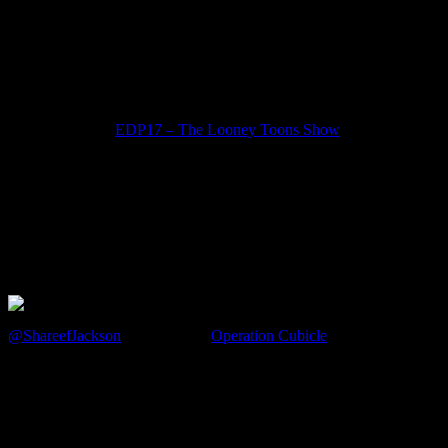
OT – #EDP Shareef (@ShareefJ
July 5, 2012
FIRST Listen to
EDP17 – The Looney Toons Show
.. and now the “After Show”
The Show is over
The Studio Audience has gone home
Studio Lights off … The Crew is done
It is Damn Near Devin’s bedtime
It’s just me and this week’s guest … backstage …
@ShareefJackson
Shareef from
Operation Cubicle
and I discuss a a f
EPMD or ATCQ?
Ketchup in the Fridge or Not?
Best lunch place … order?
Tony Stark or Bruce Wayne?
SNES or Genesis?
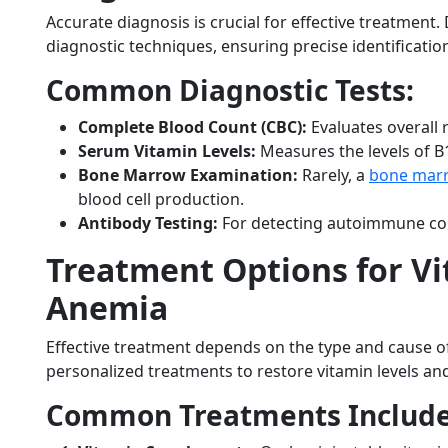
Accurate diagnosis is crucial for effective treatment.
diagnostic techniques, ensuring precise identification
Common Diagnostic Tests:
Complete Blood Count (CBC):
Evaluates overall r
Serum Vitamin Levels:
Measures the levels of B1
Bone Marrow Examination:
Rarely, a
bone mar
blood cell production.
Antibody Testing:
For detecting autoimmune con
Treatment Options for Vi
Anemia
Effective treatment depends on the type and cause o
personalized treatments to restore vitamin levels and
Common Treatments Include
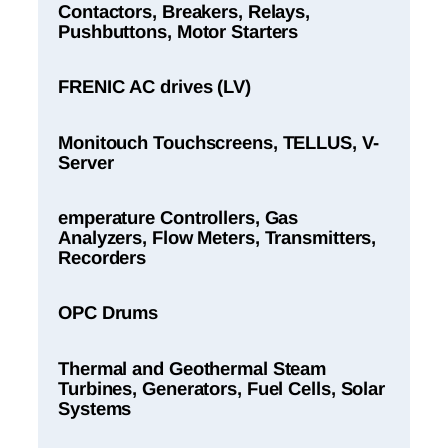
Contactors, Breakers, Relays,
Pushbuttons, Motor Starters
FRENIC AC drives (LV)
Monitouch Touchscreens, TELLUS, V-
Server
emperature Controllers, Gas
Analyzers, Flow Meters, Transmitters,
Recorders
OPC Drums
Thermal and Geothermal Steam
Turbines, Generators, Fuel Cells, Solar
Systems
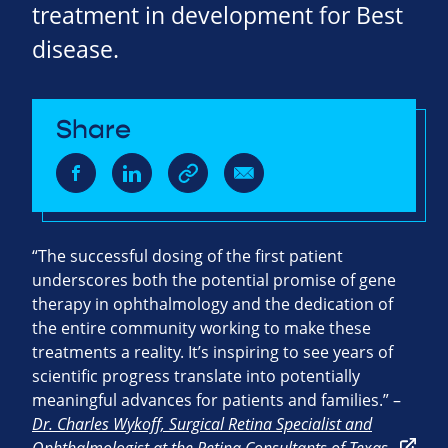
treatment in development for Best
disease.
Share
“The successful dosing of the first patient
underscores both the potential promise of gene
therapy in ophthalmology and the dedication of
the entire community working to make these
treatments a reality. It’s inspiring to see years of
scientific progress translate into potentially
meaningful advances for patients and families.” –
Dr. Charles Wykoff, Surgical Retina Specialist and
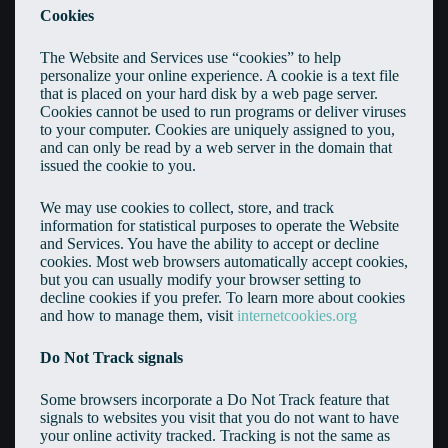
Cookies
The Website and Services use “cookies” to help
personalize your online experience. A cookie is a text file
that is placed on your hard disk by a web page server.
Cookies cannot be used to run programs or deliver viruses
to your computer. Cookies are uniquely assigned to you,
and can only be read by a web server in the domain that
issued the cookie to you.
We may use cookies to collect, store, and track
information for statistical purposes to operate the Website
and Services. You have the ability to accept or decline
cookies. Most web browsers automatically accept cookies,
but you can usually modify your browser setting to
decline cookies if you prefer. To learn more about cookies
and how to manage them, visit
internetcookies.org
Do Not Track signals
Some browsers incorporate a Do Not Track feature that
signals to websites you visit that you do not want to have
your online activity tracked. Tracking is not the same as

- - - - -

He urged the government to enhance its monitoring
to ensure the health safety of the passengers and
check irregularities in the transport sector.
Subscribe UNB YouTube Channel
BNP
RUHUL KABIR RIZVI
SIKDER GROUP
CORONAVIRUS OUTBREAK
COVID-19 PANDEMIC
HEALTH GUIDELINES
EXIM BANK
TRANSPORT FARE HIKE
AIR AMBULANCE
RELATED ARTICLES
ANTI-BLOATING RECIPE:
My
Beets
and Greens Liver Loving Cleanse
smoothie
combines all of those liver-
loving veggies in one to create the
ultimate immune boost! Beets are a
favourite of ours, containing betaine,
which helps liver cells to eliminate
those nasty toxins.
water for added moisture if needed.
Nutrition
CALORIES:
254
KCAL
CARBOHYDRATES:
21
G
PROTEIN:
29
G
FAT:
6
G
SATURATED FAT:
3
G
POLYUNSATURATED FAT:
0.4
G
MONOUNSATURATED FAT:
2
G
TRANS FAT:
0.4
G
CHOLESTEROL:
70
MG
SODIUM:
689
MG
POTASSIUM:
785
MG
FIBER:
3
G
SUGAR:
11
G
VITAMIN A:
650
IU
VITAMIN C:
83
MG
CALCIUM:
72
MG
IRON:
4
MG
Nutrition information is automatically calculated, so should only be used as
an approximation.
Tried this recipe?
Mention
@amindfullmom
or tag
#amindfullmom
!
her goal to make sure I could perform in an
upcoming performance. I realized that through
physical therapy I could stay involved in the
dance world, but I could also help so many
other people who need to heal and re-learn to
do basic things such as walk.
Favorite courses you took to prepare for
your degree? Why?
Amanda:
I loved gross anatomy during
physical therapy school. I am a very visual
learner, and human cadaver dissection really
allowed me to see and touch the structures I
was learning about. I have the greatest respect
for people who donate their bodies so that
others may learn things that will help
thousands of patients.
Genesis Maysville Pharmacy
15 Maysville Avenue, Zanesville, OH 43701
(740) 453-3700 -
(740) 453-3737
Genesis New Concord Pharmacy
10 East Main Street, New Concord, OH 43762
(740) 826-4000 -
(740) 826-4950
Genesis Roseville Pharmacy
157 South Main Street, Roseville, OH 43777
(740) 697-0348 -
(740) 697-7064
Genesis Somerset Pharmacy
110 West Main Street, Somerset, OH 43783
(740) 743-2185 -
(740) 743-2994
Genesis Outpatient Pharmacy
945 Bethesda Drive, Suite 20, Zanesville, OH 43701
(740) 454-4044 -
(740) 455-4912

- - - - -

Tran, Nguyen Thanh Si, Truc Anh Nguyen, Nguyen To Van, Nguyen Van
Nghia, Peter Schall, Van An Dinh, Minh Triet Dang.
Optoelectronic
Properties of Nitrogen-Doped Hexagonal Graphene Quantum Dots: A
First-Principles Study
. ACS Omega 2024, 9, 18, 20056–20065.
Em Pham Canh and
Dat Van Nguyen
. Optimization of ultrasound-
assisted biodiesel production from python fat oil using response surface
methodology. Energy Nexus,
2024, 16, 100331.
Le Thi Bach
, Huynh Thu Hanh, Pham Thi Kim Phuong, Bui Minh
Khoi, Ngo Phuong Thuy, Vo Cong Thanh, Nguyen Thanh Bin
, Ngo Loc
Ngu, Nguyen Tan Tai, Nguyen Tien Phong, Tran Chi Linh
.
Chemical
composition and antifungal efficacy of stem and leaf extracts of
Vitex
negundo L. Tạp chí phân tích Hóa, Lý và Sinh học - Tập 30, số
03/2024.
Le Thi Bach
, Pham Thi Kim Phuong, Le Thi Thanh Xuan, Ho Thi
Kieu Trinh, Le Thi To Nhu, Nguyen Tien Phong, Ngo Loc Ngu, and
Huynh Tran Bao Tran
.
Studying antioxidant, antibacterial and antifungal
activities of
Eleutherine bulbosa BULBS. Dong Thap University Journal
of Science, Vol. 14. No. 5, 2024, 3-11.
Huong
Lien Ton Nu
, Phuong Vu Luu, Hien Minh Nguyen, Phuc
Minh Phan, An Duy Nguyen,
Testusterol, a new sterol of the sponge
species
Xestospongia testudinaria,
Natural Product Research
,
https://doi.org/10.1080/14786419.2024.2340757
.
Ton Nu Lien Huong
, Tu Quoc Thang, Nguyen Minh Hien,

- - - - -

Look for the string "Maysville" in the records, and copy every line where it is found.

— Task solution —
Genesis Maysville Pharmacy
15 Maysville Avenue, Zanesville, OH 43701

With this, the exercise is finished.